I ate some potato chips.

It was all too much for me, really.

And then later in the evening, I attended a PTA meeting at which much of the Latino outreach work we've done so far this year bore fruit. Big, fat, delicious, low-hanging fruit. I went to sleep very happy.

Still, weird day.

Thursday, October 08, 2009

I Want to Eat a Tootie in My Tootooooon

Today, in support of Jumpstart's "Read for the Record" campaign, a bunch of parents invaded the Preschool and Kindergarten classes to read The Very Hungry Caterpillar to small groups of kids. In the opinion of your Nesting Ground Mistress, there are few activities more joyous. Plus, courtesy of one of our mom's generous employers, every kid received a brand new, shiny copy of the book.

I'm sure most of you know the story and are familiar with the stunning collages: there's a hungry caterpillar, and he eats a ton of fruit and snacks and gets, of course, a terrible stomachache. Then he eats through a big leaf and feels better. He builds himself a cocoon, goes to sleep for two weeks, and emerges a beautiful, gorge-a-mous butterfly.


While reading to my first group, I turned to the page with the large illustration of the cocoon, and this little girl started screaming and pointing. "A tootoooon! A tootooooon! It's...a... tootooooon!" And it was just so remarkably cute that I didn't even bother to correct her, and now there are five little kids skipping through their lives thinking a cocoon is a tootooooon. Somehow, I don't think it will ruin their lives.

Of course, I had to e-mail my little cousin (who is an educator), and she responded that there is a little girl in her Kindergarten that says "tootie" instead of "cookie."

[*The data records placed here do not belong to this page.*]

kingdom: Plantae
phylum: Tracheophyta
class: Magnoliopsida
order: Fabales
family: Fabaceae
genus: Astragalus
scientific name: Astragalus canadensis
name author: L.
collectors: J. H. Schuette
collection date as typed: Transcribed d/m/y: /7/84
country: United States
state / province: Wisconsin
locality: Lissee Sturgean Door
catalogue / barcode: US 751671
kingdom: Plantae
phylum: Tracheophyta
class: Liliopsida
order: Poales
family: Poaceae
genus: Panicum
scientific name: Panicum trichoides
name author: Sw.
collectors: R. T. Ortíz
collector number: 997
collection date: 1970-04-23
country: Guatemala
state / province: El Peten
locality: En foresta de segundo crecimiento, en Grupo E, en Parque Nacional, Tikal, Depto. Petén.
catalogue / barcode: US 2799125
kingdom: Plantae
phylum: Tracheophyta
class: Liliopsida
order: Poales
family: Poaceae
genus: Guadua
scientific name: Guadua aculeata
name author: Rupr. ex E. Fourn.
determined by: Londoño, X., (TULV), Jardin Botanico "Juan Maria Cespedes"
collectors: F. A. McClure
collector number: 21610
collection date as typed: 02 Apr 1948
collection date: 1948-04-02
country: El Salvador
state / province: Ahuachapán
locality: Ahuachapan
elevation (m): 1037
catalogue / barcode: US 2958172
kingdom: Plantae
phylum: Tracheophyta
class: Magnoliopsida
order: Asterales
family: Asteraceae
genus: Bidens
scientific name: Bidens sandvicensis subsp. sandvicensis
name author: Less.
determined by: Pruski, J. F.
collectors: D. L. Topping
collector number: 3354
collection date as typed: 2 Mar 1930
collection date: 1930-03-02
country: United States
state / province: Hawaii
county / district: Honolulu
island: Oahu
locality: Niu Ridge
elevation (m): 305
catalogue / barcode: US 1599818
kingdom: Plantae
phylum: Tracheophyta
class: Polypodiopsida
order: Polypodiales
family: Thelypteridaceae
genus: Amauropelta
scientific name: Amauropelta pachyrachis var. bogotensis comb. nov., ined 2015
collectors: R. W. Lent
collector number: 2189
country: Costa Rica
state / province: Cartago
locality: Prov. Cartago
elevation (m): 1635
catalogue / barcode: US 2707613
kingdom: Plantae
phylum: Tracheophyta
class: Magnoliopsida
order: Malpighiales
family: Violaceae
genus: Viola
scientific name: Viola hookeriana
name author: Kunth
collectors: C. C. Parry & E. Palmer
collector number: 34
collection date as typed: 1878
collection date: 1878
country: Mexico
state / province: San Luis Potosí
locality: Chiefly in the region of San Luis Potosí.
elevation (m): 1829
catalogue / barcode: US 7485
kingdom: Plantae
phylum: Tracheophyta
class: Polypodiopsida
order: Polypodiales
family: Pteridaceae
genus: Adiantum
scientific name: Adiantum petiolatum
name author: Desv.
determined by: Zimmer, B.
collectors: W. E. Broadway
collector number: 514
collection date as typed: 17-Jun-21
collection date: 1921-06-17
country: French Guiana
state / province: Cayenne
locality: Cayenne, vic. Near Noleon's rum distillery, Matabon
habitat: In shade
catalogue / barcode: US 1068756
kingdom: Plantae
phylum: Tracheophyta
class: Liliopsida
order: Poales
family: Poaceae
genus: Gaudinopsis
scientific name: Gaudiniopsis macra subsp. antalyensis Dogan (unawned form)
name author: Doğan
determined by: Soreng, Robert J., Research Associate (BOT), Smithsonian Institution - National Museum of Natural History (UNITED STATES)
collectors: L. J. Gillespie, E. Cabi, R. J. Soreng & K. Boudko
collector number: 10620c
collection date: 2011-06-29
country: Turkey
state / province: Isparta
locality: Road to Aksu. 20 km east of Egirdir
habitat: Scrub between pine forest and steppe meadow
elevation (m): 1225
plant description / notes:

So now all I want to do is eat a chocolate chip tootie in my tiny tootooooon. I'd invite you, but there's only room for one.

Saturday, October 03, 2009

The Post In Which I Reveal the Reason Why I'm Once Again Engaged In a Scorching Love Affair with Writing

It's hard to believe that I've never taken a class at Kearny Street Workshop, but there you go: I've never taken a class at Kearny Street Workshop. Until this weekend, that is. And it is SO good. Which leaves me to wonder, of course, if it's ALWAYS so good. I already know that the answer, though, is no. Because there are too many variables at play. First, the instructor must be wonderful (generous, brilliant, accessible, truly present), the space must be conducive to creativity (clean, pleasant, generally distraction-free, with natural light, and let's see, what else...white walls), and—this is the trickiest thing of all—the group must be a pitch-perfect mix of writers.

All three of those heady requirements have been met by the workshop I'm attending (today was day 1), and this despite the fact that the other half of the space at PariSoMa was taken over by something called the Arse Elektronika festival. "You might walk out of this room and see, I don't know, robots fucking or something," said our teacher. See why I so enjoy her? Her name, by the way, is Minal Hajratwala.

I won't continue, as one of our group agreements is "confidentiality." (Do you think this post breaches it? I hope not) I will just add, though, that it helps so very much that your Nesting Ground Mistress is an old lady now, as this workshop would have been wasted on the young version of me. And whaddayaknow: that confession works well with the theme of the workshop, which is—of course it is—"Lost & Found."